Dr. Calvin Trostle, Texas A&M AgriLife Extension Service agronomist in Lubbock, and Dr. Clark Neely, AgriLife Extension state small grains and oilseeds specialist in College Station, will attend the meetings to help evaluate samples participants bring and train them to spot freeze damage.
“We have indeed unquestionable and major potential injury on our wheat crop for grain,” Trostle said. “The absolute temperature is one factor and the duration of these temperatures is another. When combined, these two issues significantly raise the injury potential.”
He said temperatures in the northwest and northern South Plains hovered around 20-22 degrees; the Amarillo region, 20 degrees; the southeast Panhandle, 22-25 degrees; and north of the Canadian River, about 15-20 degrees. Some areas were below 28 degrees for about 24 hours.
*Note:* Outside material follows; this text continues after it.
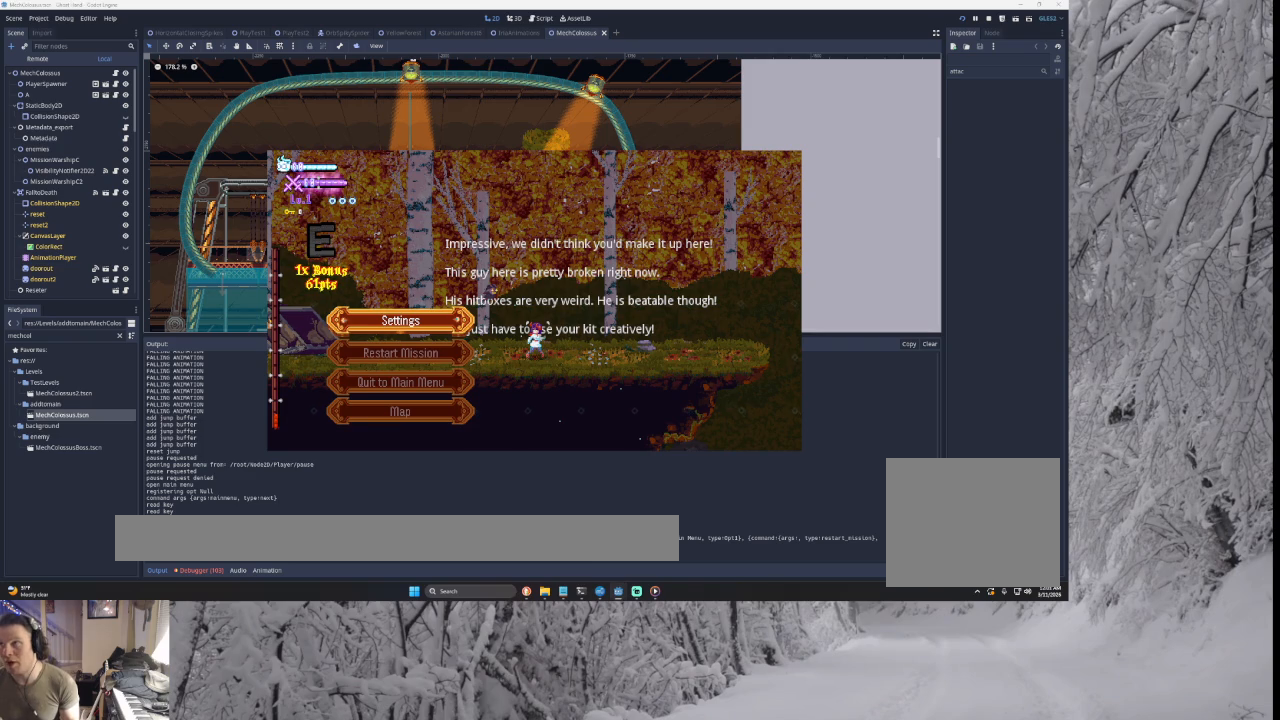
{"buttons": ["CROSS"], "left_stick": "center", "right_stick": "center", "events": []}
“There has been enough jointing now into the Panhandle that the growing point most likely experienced the cold temperatures that cause damage,” Trostle said. “Also, the strong wind speed overnight April 9-10 probably circulated the temperatures farther into the canopy, whereas on still nights with only a light breeze, this probably doesn’t happen as readily.
“Likewise, on a windy night, the low end of the field, if there is one, for example, a playa bottom or a draw, might be less likely to demonstrate injury relative to the rest of the field.”
Producers planning to attend one of the meetings should bring 10-20 samples from each field, including roots; a pocket knife or razor blade to cut samples; and field data, such as variety and planting date.
The following meetings are scheduled in the South Plains for April 17:
– 8 a.m., O’Donnell Rodeo Arena, just off U.S. Highway 87, O’Donnell. For more information call 806-561-4562.
– 11 a.m., Wilbur Ellis, 1837 W. State Road 300, Levelland, 806-894-3159.
– 2 p.m., Crop Protection Service office, 10 miles west of Dimmit on U.S. Highway 86, Tam Anne, 806-272-4584.
– 5 p.m., Street’s Gin, Farm-to-Market Road 145, 10 miles east of Kress in Claytonville, 806-995-3726.
Meetings scheduled for the Panhandle April 18 are:
– 8 a.m., AgriLife Extension office for Gray County, 12125 E. Frederic Ave., Pampa, 806-669-8033.
– 11 a.m., AgriLife Extension office for Ochiltree County, Ochiltree Expo Center, 402 Expo Drive, Perryton, 806-435-4501.
– 2 p.m., North Plains Research Field, off U.S. Highway 287 north of Dumas and south of Cactus at Etter, 806-366-2081.
– 5 p.m., Hartley County Community Center, U.S. Highway 385, Hartley, 806-244-4434.
Meetings on April 18 in the Rolling Plains will be:
– 8:30 a.m., AgriLife Extension office for Archer County, 512 W. Cottonwood St., Archer City. Jonathan Ramirez, AgriLife Extension demonstration technician, will do wheat sample assessment at this location. 940-574-4914.
– 9:30 a.m., Wilbarger County Exhibit Building, 2215 Harrold, Vernon, 940-552-5474.
– 1 p.m., AgriLife Extension office for Hardeman County, 409 S. Main in the Presbyterian Church Annex, Quanah, 940-663-6301.
– 3:30 p.m., Farmers Cooperative Gin, 850 U.S. Highway 83, Childress, 940-937-2351.